João Fraguas: Acredito, sim, que haverá um colapso econômico, mas antes veremos o colapso do sistema de saúde, que certamente será muito traumático.
Se o comércio reabrisse hoje você iria frequentar normalmente a sua academia? Sua igreja? A tendência é a gente evitar sair de casa quanto mais próximo estivermos do centro do furacão.
Esse dito isolamento vertical não deu certo em lugar nenhum do mundo: Inglaterra, Londres, México e Estados Unidos propagaram esse método e desistiram dele. Quem entra em barco naufragando?
MP: Na segunda-feira (30/3), o presidente Jair Bolsonaro afirmou que “se o emprego continuar sendo destruído, mortes virão por outros motivos”. Como empresário, o senhor acredita que é possível manter o isolamento decretado pelo município e segurar os empregos? De que maneiras isso pode ocorrer?
Gilmar Santos: Primeiro temos que entender que o isolamento é temporário. Temos que ter uma visão de longo prazo e acreditar que esta é a melhor receita para podermos continuar trabalhando no futuro. Se ficamos doentes e o médico nos diz que devemos passar por uma cirurgia e que ficaremos afastados por determinado tempo (pois, caso contrário, a situação pode piorar), fazemos a cirurgia.
Respondendo a pergunta, acredito que ações do governo como a prorrogação de prazos para pagamentos de tributos, auxílio para o pagamento de folha de pagamento desde que os empregos sejam preservados, supressão temporária de encargos sociais, legislação que atue efetivamente nos aluguéis contratuais devidos no período da crise, oferta de linhas de crédito através de bancos estatais e de desenvolvimento social, sem juros, com carência de doze meses, sem burocracia, entre outras atenuariam o desemprego e injetariam ânimo para que o período de crise financeira fosse o menor possível.
João Fraguas: Primeiro, achei um absurdo essa declaração. Quanto a mortes no futuro, isso é uma incógnita, enquanto as mortes no presente são um fato.
A BBC e o jornal O Globo publicaram essas dias um estudo que mostra que cidades que aplicaram o isolamento conseguiram normalizar sua economia antes dos que não o fizeram. Não vejo como uma comunidade machucada por milhares de perdas possa se recompor rapidamente.
MP: Quais medidas o senhor adotou ou pretende adotar nos seus negócios para preservar a saúde dos funcionários e combater possíveis prejuízos econômicos?
Gilmar Santos: Hoje, 95% dos meus funcionários estão em casa, a grande maioria não pode trabalhar via home office. Aqueles que são necessários para atender o delivery e as atividades burocráticas tiveram a jornada diária reduzida em 25%. Aqueles que trabalham nos restaurantes seguem todos os procedimentos de segurança e higiene prescritos e também aqueles procedimentos cotidianos, referentes às boas práticas de segurança alimentar.

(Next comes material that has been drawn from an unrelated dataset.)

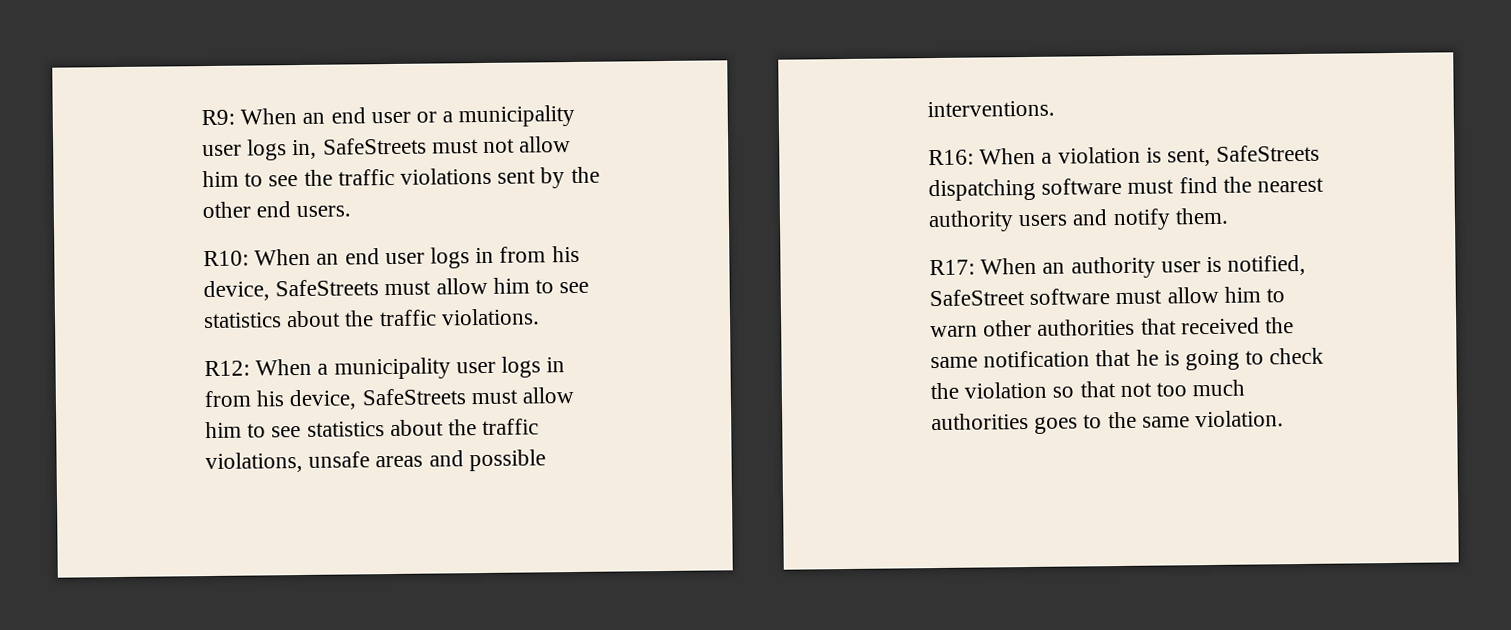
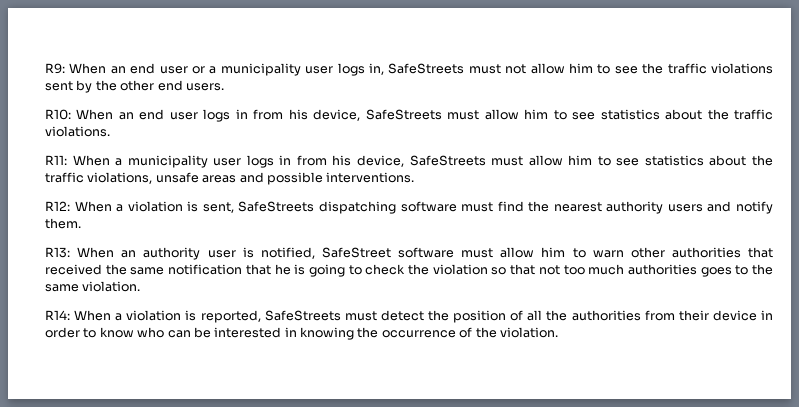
[203,360,250,377] R12: -> [45,155,68,165] R11:
[927,149,974,166] R16: -> [45,201,71,211] R12:
[928,259,975,276] R17: -> [45,247,71,258] R13:
(1285, 419) none -> [45,310,774,323] [45,327,558,340] // R14: When a violation is reported, SafeStreets must detect the position of all the authorities from their device in order to know who can be interested in knowing the occurrence of the violation.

Não se pode falar em “possíveis prejuízos econômicos”, os prejuízos econômicos são um fato. Da minha parte, meu prejuízo financeiro é enorme, ainda não tive a coragem de esboçar um cálculo. Não quero ser um avestruz e esconder a cabeça debaixo da terra, mas quero trabalhar um dia de cada vez, tomando as decisões conforme a cada situação.
Uma coisa é certa, caso os números mudem ou alguém me convença com dados concretos e não com achismos, vou ficar muito feliz em mudar de ideia. Por enquanto, recomendo ficar em casa e como cristão, sou luterano, digo: nos momentos mais difíceis, tenha fé e leia o Salmo 23.
João Fraguas: Desde a crise causada pela H1N1, mudamos muito a nossa rotina com relação à higienização. Desde aquela época, mantemos sempre à mão de todos uma grande quantidade de álcool gel.
Pouco antes do fechamento [devido ao coronavírus], aumentamos os espaços entre os colaboradores, reforçamos os processos de esterilização de materiais e estabelecemos um número máximo de clientes dentro do estabelecimento, bem como uma escala dos profissionais.